Oj źle się dzieje... Paweł Korzeniowski zdeklasowany, podobnie jak cała szóstka innych pływaków przez Michaela Phelpsa. To, co robi Phelps, jest fantastyczne, niesamowite, niewiarygodne, z innej planety. Bije wszelkie rekordy, nie ma na niego mocnych. Szkoda, że nawet "brązu" Paweł nie zdobył - wypadałoby, jako obrońca tytułu powinien spisać się lepiej. Martwi też to, że dwa lata temu 200 metrów motylkowym popłynął 2 sekundy szybciej, niż dzisiaj rano.

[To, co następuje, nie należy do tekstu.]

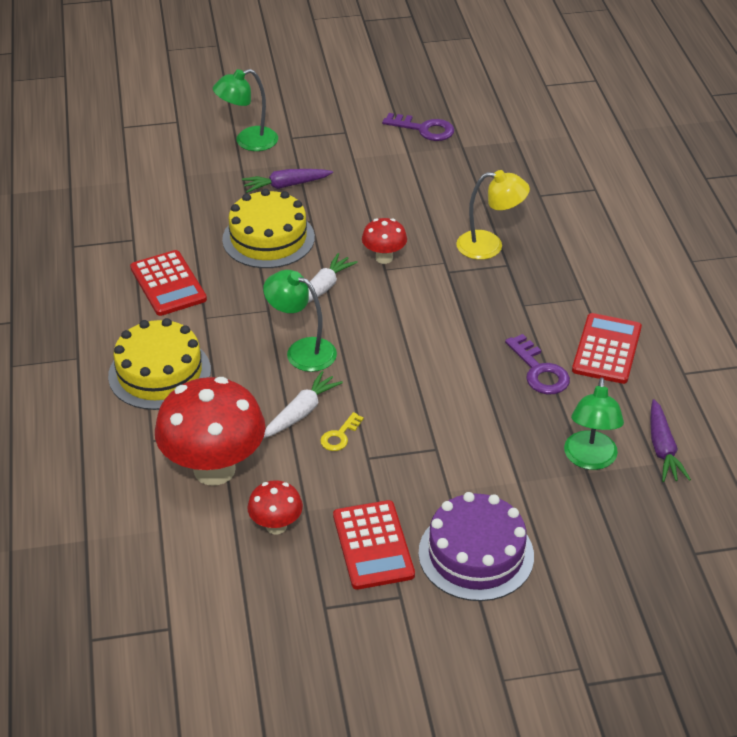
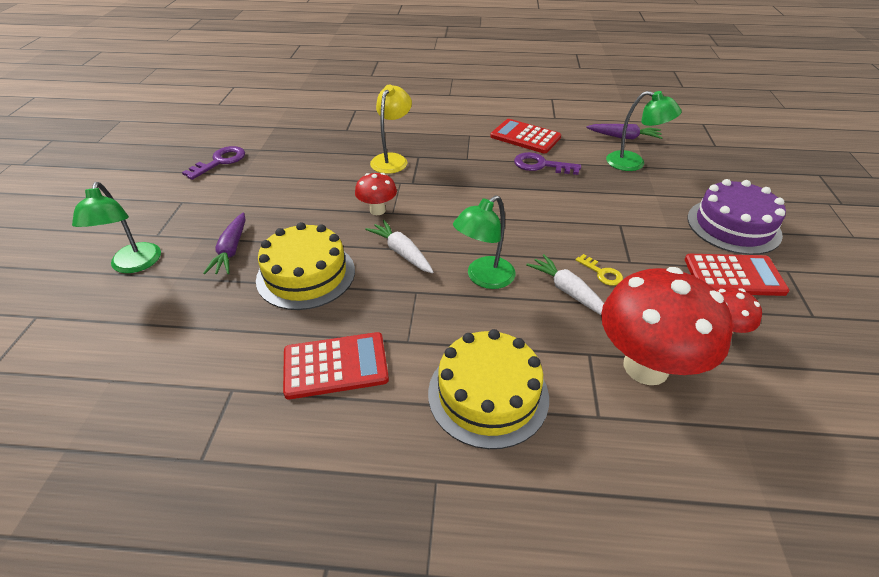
camera: 75 degrees left, 0 degrees up
purple key [505,334,570,394] -> purple key turned 150 degrees counterclockwise [514,152,581,175]

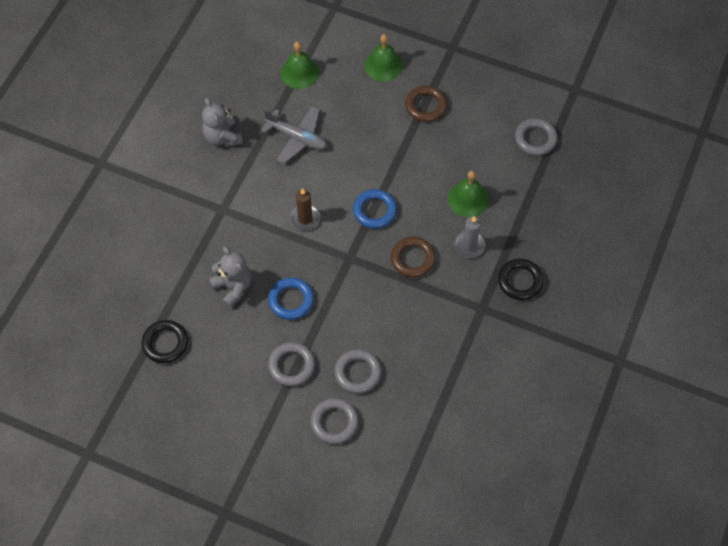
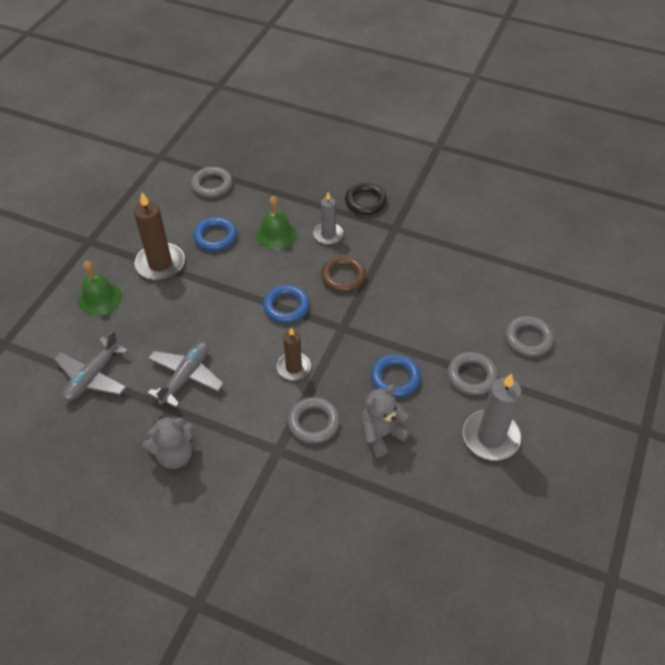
camera: 90 degrees left, 10 degrees down
black ring [142,320,188,363] -> none
green bell [280,42,319,89] -> grey plane [54,330,129,401]
grey ring [334,349,382,394] -> grey ring moved to [288,397,340,444]
brown ring [405,86,447,122] -> brown candle [134,192,185,280]
none -> blue ring [193,217,237,251]
none -> grey candle [463,373,522,461]

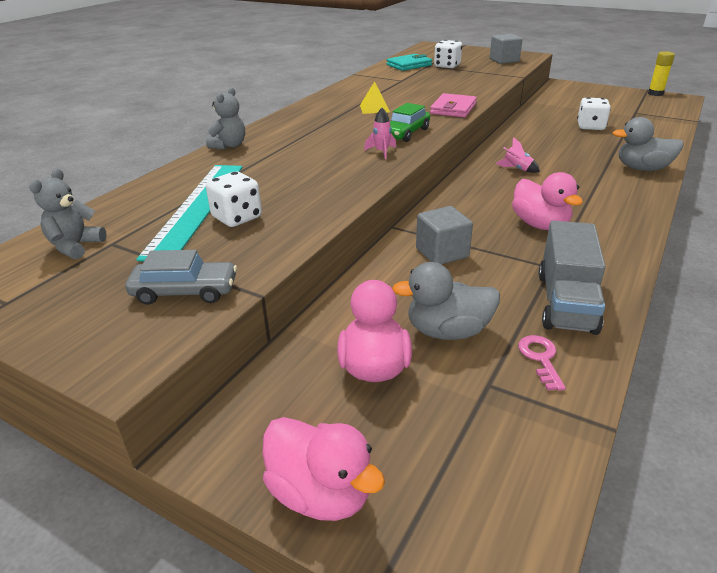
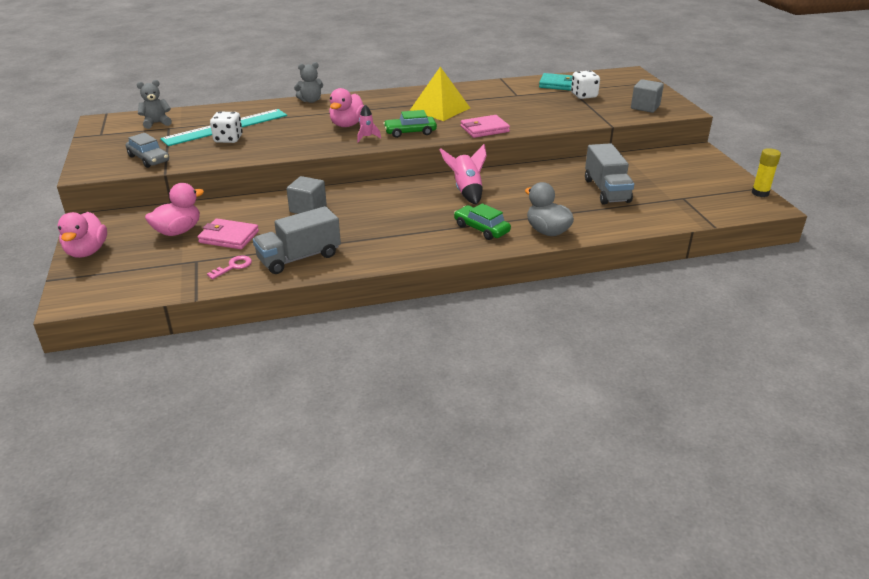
camera: 45 degrees right, 0 degrees up
yellow pyramid [360,81,390,114] -> yellow pyramid [410,67,470,121], size x1.90
grey duck [392,262,500,340] -> pink wallet [198,219,259,249]
pink rocket [496,137,540,173] -> pink rocket [439,144,487,205], size x1.77
pink duck [512,172,583,230] -> pink duck moved to [329,88,365,127]
white dice [577,97,611,130] -> grey truck [585,143,634,205]
none -> green car [454,203,511,240]

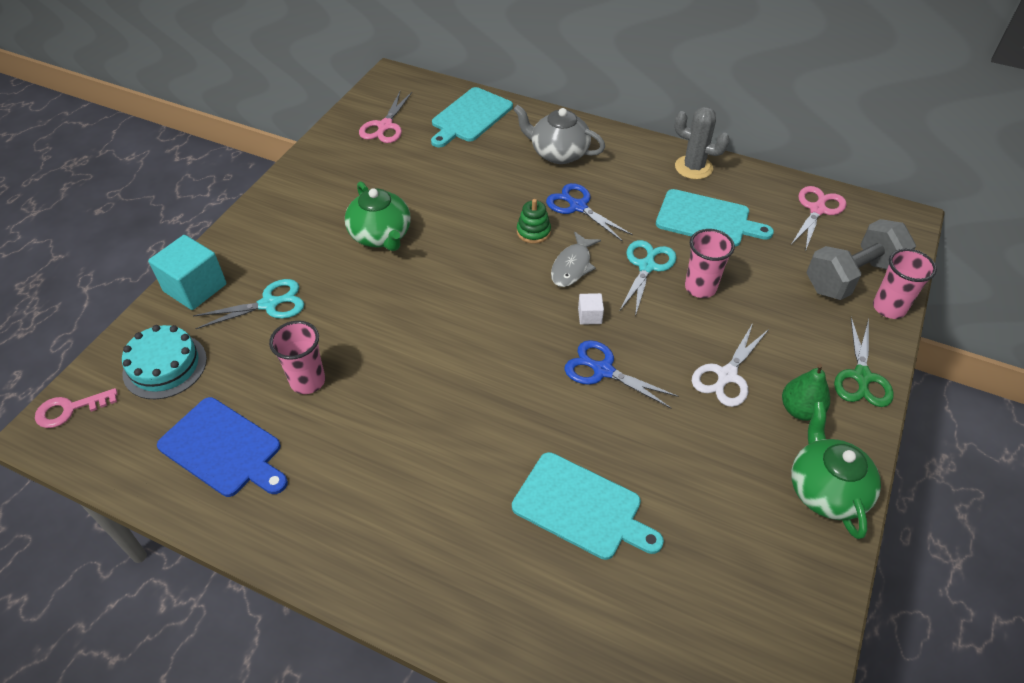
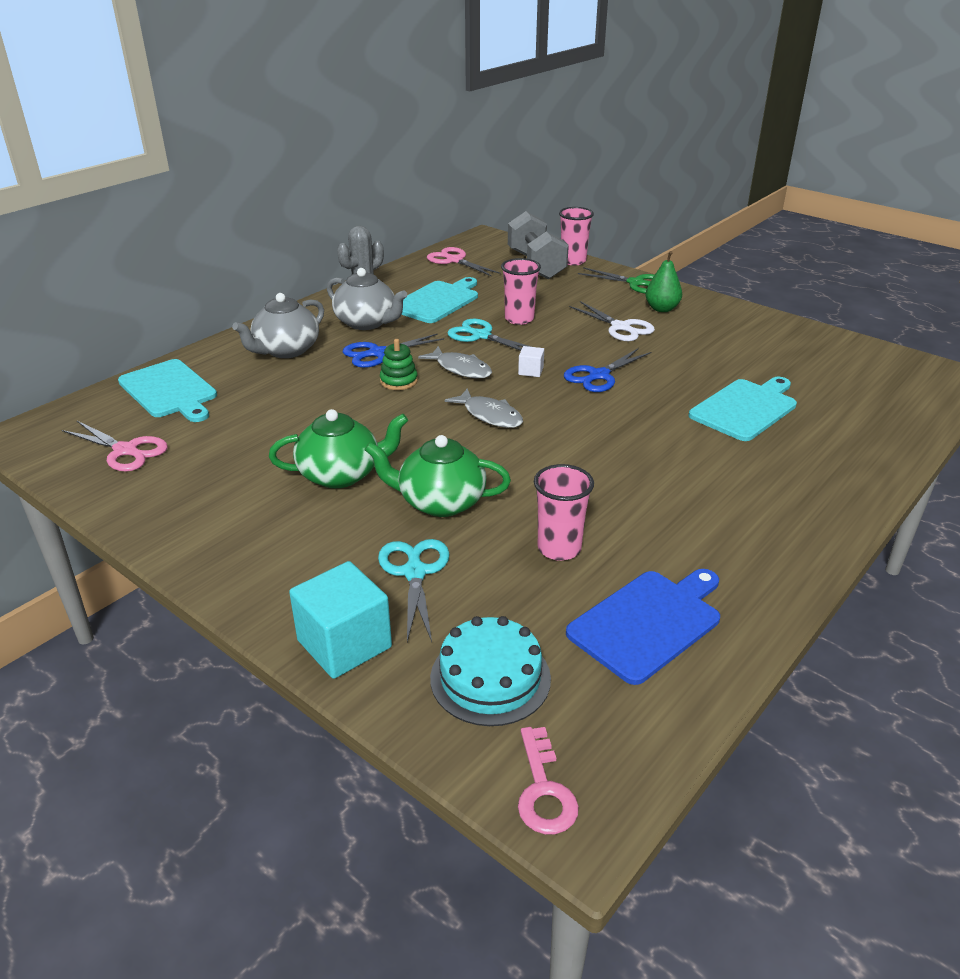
camera: 75 degrees left, 15 degrees down
green teapot [791,402,881,539] -> green teapot moved to [365,435,511,517]
none -> grey teapot [327,268,407,330]
none -> grey fish [445,388,523,428]

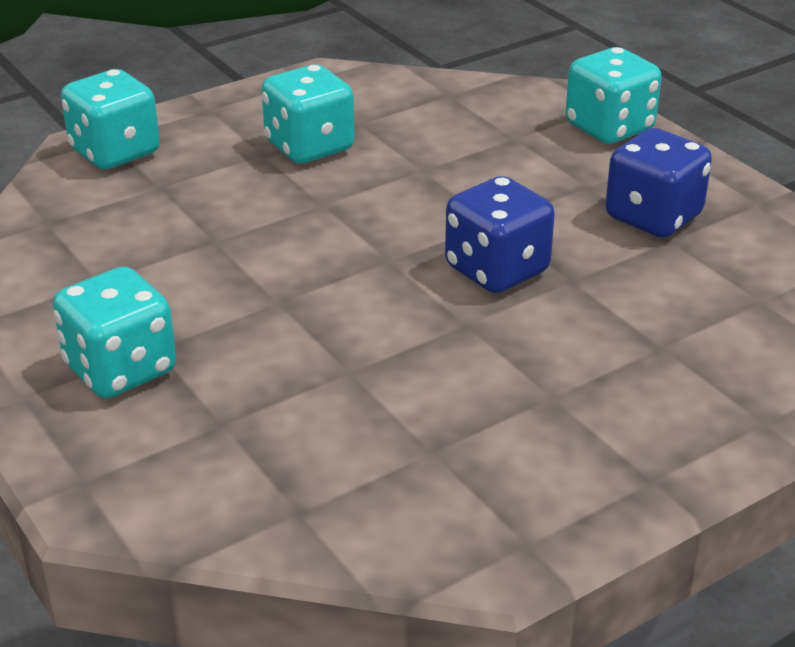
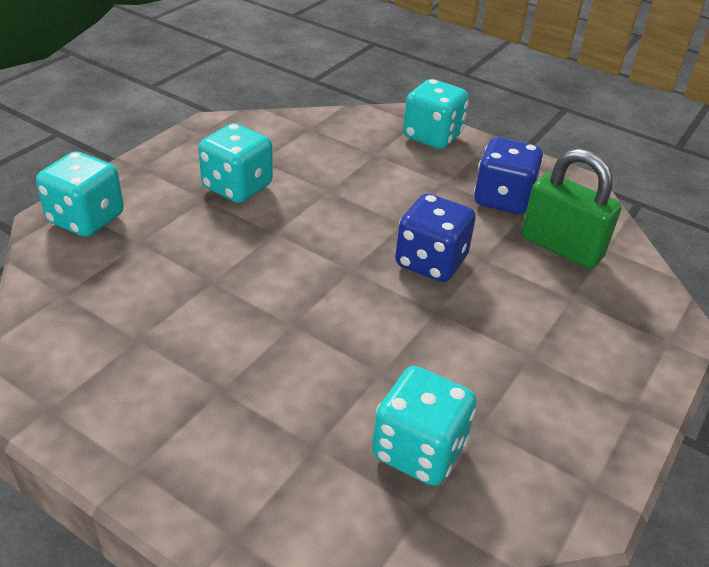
camera: 25 degrees left, 5 degrees up
turquoise dice [53,267,176,398] -> turquoise dice moved to [372,366,476,486]
none -> green padlock [521,148,622,269]

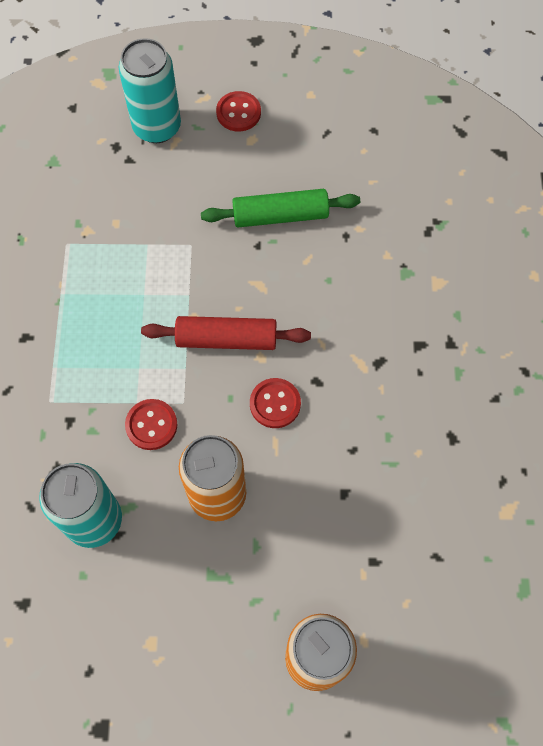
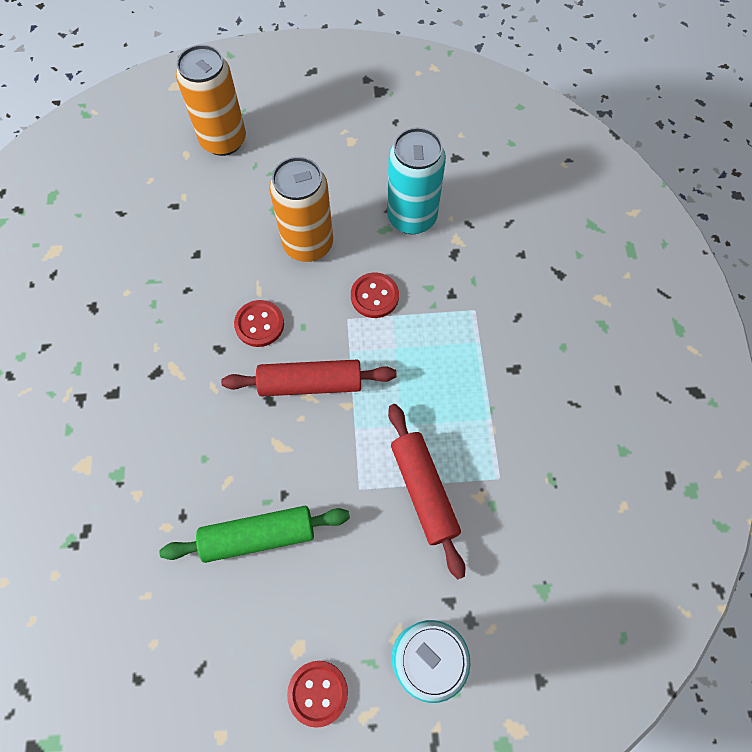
camera: 175 degrees right, 0 degrees up
none -> red rolling pin [388,404,465,579]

Bardzo głośno o Otylii, którą chwyciło spore złamanie. Gdy zdobyła srebro, wszystko było ok, ale dzisiejszy zawód z powodu 8 miejsca przywołał zaraz myśli o tym procesie, naprawdę Oti jest w trudnej sytuacji. Wierzę, że jutro jednak zakasa rękawy i pokaże tej Manadou, kto tutaj rządzi
Medal Stańczyka był zupełnym zaskoczeniem - wydawało się, że finał to raczej kres jego możliwości, uplasuje się gdzieś pod koniec. Tymczasem popłynął bardzo inteligentnie, ale na ostatnich 100 metrach nie dał rady i ostatecznie srebro przypadło mu w udziale. Brawo, to nieoczekiwanie dzięki Przemkowi zachowaliśmy twarz - co by nie mówić, występy Korzenia i Jędrzejczak nie były udane, wszyscy bardzo się zawiedli.